Ein Lagebericht zu solchen Fällen bei Polizei, Zoll und Geheimdiensten, den Bundesinnenminister Horst Seehofer (CSU) am Dienstag in Berlin vorstellte, spricht für das Land für den Zeitraum zwischen Anfang Januar 2017 und Ende März dieses Jahres von neun Fällen. Sie richteten sich allesamt gegen Einzelpersonen.

Die meisten rechtsextremen Verdachtsfälle sind demnach in den vergangenen Jahren in Berlin (53), Hessen (59) und Nordrhein-Westfalen (45) aufgefallen, die allesamt auch größere Sicherheitsapparate als Rheinland-Pfalz haben. So beläuft sich das Gesamtpersonal bei den Sicherheitsbehörden des Landes Rheinland-Pfalz den Angaben zufolge auf rund 12 800 Personen, in Hessen sind des etwa 19 800, in NRW gar ungefähr 51 000. Bundesweit gab es dem Lagebericht zufolge 319 Verdachtsfälle in Sicherheitsbehörden der Länder.
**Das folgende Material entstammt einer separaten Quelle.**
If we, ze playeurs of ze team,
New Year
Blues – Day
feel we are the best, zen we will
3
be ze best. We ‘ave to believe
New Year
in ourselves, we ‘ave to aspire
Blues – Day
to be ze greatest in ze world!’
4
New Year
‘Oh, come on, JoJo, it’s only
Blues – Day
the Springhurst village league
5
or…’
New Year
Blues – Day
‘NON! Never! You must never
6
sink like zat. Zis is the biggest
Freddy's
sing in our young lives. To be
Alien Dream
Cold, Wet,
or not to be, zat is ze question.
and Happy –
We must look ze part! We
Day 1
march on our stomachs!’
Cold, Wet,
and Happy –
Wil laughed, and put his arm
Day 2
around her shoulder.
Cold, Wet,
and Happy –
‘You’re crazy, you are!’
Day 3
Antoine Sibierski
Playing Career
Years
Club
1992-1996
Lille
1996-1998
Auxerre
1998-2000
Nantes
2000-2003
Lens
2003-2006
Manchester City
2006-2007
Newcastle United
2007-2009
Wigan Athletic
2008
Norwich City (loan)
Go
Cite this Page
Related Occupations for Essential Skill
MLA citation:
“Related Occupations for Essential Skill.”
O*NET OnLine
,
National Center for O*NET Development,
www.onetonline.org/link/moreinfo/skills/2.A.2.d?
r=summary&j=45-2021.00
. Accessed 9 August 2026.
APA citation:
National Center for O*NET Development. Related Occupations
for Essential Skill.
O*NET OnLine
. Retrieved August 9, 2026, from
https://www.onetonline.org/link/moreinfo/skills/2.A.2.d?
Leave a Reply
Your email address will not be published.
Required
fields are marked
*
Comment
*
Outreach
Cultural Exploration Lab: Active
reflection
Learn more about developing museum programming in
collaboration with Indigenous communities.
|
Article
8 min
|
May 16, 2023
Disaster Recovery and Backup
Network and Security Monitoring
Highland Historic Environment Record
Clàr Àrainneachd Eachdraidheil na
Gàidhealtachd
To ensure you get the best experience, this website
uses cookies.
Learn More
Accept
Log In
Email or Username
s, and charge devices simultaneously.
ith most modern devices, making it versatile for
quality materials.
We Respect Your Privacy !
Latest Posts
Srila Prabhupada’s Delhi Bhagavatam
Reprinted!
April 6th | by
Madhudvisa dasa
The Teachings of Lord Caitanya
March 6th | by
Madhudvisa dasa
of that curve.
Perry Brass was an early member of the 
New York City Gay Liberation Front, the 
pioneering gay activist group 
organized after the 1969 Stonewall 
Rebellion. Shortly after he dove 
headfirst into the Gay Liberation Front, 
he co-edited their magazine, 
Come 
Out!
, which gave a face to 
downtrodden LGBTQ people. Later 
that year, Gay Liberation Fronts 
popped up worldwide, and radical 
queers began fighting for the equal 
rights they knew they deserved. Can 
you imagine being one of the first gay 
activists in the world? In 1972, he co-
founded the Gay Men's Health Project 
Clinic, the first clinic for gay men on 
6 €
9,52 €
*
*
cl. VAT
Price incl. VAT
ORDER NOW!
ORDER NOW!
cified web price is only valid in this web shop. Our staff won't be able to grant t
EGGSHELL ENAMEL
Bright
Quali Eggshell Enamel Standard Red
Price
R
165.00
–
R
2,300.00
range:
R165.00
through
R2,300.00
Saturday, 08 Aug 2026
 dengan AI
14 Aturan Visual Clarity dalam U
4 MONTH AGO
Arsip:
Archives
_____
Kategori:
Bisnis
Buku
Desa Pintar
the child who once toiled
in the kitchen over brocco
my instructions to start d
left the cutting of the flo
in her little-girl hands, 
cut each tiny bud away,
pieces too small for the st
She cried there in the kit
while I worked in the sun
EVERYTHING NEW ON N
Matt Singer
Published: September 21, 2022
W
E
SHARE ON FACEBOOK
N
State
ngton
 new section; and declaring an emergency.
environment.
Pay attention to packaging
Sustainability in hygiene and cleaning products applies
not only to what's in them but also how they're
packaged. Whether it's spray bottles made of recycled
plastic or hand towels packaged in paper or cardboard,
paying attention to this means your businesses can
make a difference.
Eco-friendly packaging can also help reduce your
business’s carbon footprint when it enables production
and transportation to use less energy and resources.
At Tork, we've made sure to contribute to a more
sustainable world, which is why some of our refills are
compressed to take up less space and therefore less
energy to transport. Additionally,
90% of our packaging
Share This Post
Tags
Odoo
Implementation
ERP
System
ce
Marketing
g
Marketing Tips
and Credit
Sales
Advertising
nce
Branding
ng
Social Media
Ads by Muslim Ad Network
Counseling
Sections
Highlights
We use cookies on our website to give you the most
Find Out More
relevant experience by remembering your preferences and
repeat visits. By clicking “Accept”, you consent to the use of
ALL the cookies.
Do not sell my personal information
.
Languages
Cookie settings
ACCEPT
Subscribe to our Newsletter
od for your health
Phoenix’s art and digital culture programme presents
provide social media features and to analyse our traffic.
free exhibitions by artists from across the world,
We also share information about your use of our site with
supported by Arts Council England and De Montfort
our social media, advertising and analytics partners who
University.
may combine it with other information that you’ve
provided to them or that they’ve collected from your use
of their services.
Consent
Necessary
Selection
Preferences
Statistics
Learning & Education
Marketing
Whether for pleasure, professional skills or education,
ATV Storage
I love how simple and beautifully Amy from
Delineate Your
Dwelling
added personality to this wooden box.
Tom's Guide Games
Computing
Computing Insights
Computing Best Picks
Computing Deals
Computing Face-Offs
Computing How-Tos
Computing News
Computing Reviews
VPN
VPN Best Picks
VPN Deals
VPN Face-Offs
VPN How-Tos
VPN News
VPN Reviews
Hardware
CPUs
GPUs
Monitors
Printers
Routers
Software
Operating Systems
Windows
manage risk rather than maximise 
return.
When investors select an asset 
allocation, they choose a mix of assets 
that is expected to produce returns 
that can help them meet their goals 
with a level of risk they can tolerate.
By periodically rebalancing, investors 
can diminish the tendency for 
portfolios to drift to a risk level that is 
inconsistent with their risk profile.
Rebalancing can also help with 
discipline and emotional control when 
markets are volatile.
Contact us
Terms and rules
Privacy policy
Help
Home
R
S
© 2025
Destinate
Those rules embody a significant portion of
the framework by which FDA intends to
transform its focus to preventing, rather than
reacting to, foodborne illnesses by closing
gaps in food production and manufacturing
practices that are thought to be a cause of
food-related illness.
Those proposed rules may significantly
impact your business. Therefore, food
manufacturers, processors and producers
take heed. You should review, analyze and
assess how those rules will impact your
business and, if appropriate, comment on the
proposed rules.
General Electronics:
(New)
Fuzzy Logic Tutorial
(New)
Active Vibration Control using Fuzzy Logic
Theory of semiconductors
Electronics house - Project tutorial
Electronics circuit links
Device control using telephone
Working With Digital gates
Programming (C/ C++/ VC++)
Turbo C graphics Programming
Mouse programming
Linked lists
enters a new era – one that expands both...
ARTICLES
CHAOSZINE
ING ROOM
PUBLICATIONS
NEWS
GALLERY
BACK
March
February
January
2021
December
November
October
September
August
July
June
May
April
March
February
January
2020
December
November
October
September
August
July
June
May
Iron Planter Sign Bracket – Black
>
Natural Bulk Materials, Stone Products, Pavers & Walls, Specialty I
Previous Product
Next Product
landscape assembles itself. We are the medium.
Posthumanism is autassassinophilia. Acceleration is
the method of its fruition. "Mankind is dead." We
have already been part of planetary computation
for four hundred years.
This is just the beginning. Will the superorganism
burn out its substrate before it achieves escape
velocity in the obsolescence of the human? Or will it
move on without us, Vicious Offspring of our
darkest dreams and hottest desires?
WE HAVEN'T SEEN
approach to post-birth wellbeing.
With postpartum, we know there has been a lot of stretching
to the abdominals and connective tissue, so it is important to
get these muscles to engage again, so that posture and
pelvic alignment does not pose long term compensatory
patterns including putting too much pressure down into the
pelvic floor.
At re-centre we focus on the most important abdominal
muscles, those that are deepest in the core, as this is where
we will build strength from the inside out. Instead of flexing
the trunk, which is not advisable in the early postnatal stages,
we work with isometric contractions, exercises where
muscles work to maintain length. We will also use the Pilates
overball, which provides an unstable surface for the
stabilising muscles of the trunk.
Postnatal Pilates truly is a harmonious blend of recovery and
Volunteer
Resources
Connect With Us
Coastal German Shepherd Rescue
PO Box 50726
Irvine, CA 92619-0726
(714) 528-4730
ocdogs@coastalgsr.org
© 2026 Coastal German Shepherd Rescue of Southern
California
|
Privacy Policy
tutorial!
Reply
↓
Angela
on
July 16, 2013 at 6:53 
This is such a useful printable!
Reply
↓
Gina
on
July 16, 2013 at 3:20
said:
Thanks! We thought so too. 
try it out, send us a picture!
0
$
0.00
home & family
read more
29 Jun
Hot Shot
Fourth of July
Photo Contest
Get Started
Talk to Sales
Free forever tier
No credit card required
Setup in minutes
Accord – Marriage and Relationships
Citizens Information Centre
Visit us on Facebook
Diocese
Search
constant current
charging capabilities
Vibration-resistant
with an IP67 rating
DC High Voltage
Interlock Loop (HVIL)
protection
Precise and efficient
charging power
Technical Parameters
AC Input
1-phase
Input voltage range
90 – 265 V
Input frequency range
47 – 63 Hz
Die Zahl der entdeckten Fälle zeigt nicht unbedingt, wie weit verbreitet das Phänomen in dem jeweiligen Bundesland ist, sondern ist auch ein Indiz dafür, wie groß das Problembewusstsein dort ist. So könnte in Hessen der Skandal um rechtsextreme Drohmails dazu geführt haben, dass dort zuletzt besonders genau hingeschaut wurde.

In Rheinland-Pfalz wurden dem Bericht zufolge sieben Disziplinarverfahren eingeleitet. Die Rede ist von sechs Fällen von Propaganda, einem von politisch motivierter Beleidigung, drei wurden unter «sonstige rechtsextreme Handlung» aufgelistet.